[Source document]:
*** Block opens ***
# Cloud Pak for Data Virtualization Demonstration
This notebook will connect to a CP4D cluster and demonstrate how SQL can be run against a variety of data sources without requiring any knowledge of how these data sources are accessed.

The first step is to load the Db2 extensions that allow us to run Db2 commands directly against CP4D.

In [None]:
%run db2.ipynb

A connection to the database is required before we can run any SQL statements. Run the following statement to connect to the Cloud Pak for Data cluster. **Note:** If you need to change the connection information, edit the Connection document which is found in the table of contents.

In [None]:
%run connection.ipynb

## Stock Symbol Table
### Get information about the stocks that are in the database
**System Z - VSAM**

In [None]:
%sql -grid select * from DVDEMO.STOCK_SYMBOLS

## Top Buy/Sell By Customer (All Stocks)
*** Block closes ***
[Material shown]:
*** Block opens ***
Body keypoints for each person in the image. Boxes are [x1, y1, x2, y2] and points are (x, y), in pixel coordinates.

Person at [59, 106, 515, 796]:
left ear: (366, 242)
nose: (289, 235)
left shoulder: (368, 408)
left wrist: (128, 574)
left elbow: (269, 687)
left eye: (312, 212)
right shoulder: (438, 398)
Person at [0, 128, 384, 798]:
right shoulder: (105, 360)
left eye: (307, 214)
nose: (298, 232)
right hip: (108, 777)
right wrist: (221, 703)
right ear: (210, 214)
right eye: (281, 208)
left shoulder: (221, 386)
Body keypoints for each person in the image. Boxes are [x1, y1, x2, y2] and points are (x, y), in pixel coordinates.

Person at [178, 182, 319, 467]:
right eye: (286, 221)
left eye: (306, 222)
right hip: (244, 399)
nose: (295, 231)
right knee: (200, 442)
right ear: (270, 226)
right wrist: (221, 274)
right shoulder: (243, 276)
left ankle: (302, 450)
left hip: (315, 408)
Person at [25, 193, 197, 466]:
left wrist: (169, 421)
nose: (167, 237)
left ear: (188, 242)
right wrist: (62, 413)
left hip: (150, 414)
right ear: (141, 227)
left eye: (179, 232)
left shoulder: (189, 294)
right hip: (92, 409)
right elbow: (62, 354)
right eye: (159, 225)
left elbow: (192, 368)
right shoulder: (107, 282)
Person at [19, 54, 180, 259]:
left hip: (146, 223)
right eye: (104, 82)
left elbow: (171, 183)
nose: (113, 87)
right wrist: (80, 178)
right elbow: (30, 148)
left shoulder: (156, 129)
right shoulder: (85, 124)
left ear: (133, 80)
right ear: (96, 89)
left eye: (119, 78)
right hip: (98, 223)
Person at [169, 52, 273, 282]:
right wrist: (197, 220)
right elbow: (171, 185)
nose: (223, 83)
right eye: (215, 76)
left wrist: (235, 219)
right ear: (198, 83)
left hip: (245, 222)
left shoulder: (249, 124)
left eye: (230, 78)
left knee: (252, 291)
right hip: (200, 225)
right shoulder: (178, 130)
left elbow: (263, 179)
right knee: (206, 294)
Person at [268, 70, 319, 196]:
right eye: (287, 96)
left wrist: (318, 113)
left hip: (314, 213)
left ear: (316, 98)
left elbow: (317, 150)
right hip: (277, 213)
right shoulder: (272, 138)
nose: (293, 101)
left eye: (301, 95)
*** Block closes ***
*** Block opens ***
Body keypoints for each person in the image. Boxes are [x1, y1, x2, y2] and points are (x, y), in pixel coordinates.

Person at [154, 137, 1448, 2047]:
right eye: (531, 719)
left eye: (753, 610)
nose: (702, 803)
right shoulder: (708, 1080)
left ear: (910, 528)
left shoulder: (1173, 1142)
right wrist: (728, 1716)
*** Block closes ***
*** Block opens ***
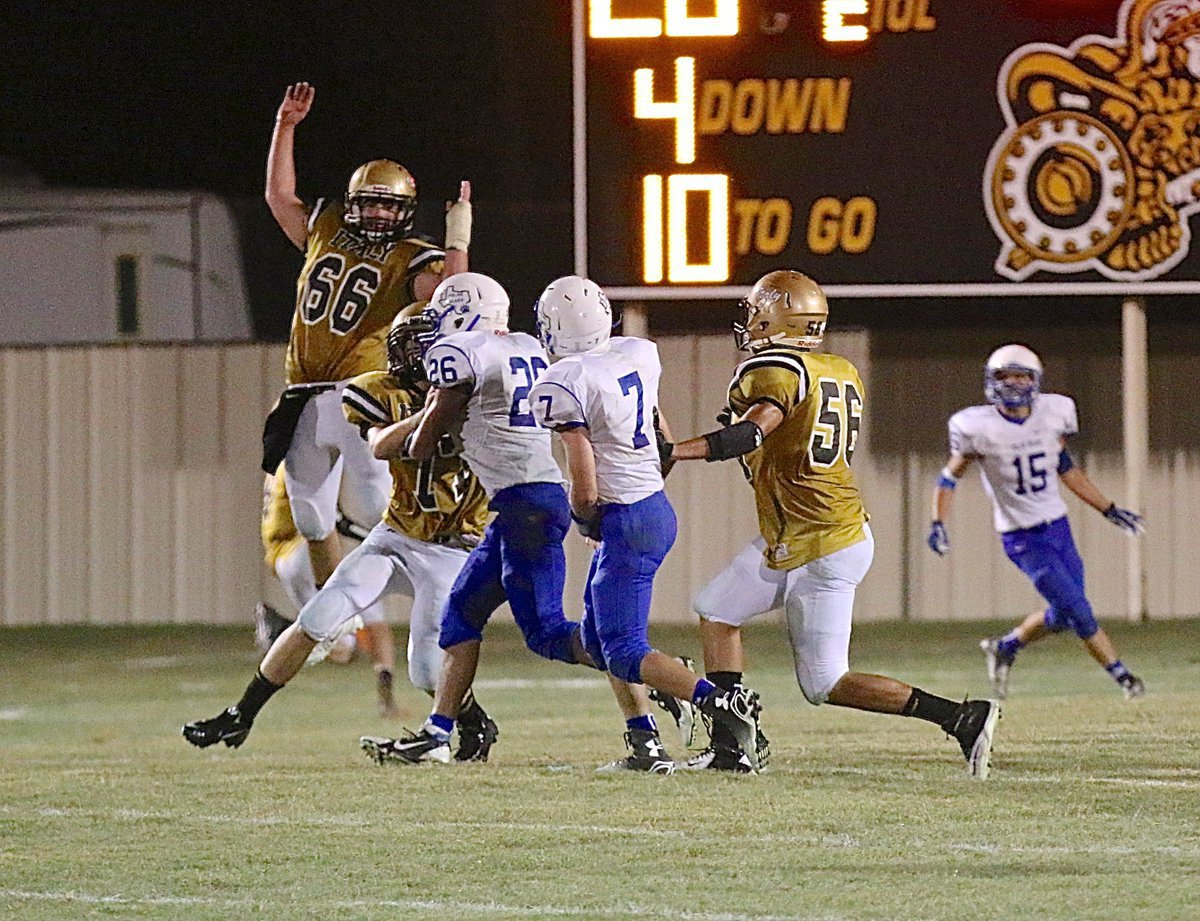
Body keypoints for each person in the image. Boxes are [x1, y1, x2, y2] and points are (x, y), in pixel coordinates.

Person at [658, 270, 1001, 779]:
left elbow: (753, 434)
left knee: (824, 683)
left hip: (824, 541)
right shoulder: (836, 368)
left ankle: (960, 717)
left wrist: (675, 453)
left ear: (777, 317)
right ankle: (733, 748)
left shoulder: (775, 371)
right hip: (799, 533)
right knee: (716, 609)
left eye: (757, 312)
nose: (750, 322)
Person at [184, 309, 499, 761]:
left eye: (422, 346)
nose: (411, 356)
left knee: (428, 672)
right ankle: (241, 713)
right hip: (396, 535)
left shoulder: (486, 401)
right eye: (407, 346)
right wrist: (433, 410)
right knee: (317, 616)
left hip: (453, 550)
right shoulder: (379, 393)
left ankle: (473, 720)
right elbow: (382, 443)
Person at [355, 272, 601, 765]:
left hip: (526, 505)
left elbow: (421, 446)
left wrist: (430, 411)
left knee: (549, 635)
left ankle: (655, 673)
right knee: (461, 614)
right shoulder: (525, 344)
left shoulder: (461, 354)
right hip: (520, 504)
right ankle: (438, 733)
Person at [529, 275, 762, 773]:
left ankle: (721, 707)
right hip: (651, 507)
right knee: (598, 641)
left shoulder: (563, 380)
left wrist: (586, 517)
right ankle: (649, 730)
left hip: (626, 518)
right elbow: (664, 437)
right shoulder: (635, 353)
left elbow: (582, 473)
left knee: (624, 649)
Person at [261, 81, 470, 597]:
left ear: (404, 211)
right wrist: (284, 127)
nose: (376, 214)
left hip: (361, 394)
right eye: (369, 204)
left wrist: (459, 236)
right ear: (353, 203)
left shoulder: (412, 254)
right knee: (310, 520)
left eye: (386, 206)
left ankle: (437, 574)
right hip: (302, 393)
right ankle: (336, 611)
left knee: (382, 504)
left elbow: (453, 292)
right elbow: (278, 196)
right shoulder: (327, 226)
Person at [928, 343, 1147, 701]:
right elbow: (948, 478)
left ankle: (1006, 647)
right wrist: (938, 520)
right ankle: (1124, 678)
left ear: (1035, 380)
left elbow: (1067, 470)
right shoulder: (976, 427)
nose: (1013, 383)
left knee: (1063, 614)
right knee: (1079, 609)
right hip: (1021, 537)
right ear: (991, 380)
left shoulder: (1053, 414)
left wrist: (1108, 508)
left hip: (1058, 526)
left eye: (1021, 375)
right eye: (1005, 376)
*** Block closes ***
[Prompt 1]:
In the Cloud Pak for Data notebook, where should connection information be changed if it needs editing?
[Prompt 2]:
Pick up the Cloud Pak for Data notebook at the point where it stops and keep writing it.
The rows have nothing to do with the Cloud Pak for Data notebook.

[Response 1]:
In the Connection document, which is found in the table of contents.

[Response 2]:
**AWS - Db2, Azure - Db2 & Postgres, VMware - MongoDB**

In [None]:
%%sql -grid
WITH
    TX_DAY(TX_DATE) AS (
      VALUES NEXT_DAY(DATE('2018-01-01') + INT(RAND()*350) DAYS, 'Thursday')
    ),
    PURCHASED(CUSTID,AMOUNT) AS (
      SELECT CUSTID, SUM(QUANTITY) AS AMOUNT
        FROM FOLDING.STOCK_TRANSACTIONS_DV ST, TX_DAY TX
      WHERE ST.TX_DATE = TX.TX_DATE
      GROUP BY CUSTID
    )
    SELECT C.LASTNAME, C.CITY, C.STATE, P.AMOUNT
      FROM PURCHASED P, TRADING.CUSTOMERS C
      WHERE C.CUSTID = P.CUSTID
    ORDER BY ABS(P.AMOUNT) DESC
    FETCH FIRST 9 ROWS ONLY 

## Stock History Table
### Get Price of a Stock over the Year
Set the Stock Symbol in the line below.

**CP4D - Db2, VMware - Informix**

In [None]:
stock = 'INTC'

In [None]:
%%sql -pl
SELECT WEEK(TX_DATE) AS WEEK, OPEN FROM FOLDING.STOCK_HISTORY
WHERE SYMBOL = :stock AND TX_DATE != '2017-12-01'
ORDER BY WEEK(TX_DATE) ASC

### Trend of Three Stocks
This chart shows three stock prices over the course of a year.

**CP4D - Db2, VMware - Informix**

In [None]:
stocks = ['INTC','MSFT','AAPL']

In [None]:
%%sql -pl
SELECT SYMBOL, WEEK(TX_DATE), OPEN FROM FOLDING.STOCK_HISTORY
WHERE SYMBOL IN (:stocks) AND TX_DATE != '2017-12-01'
ORDER BY WEEK(TX_DATE) ASC

### 30 Day Moving Average of a Stock
Enter the Stock Symbol below.

**CP4D - Db2, VMware -  Informix**

In [None]:
stock = 'AAPL'

In [None]:
sqlin = \
"""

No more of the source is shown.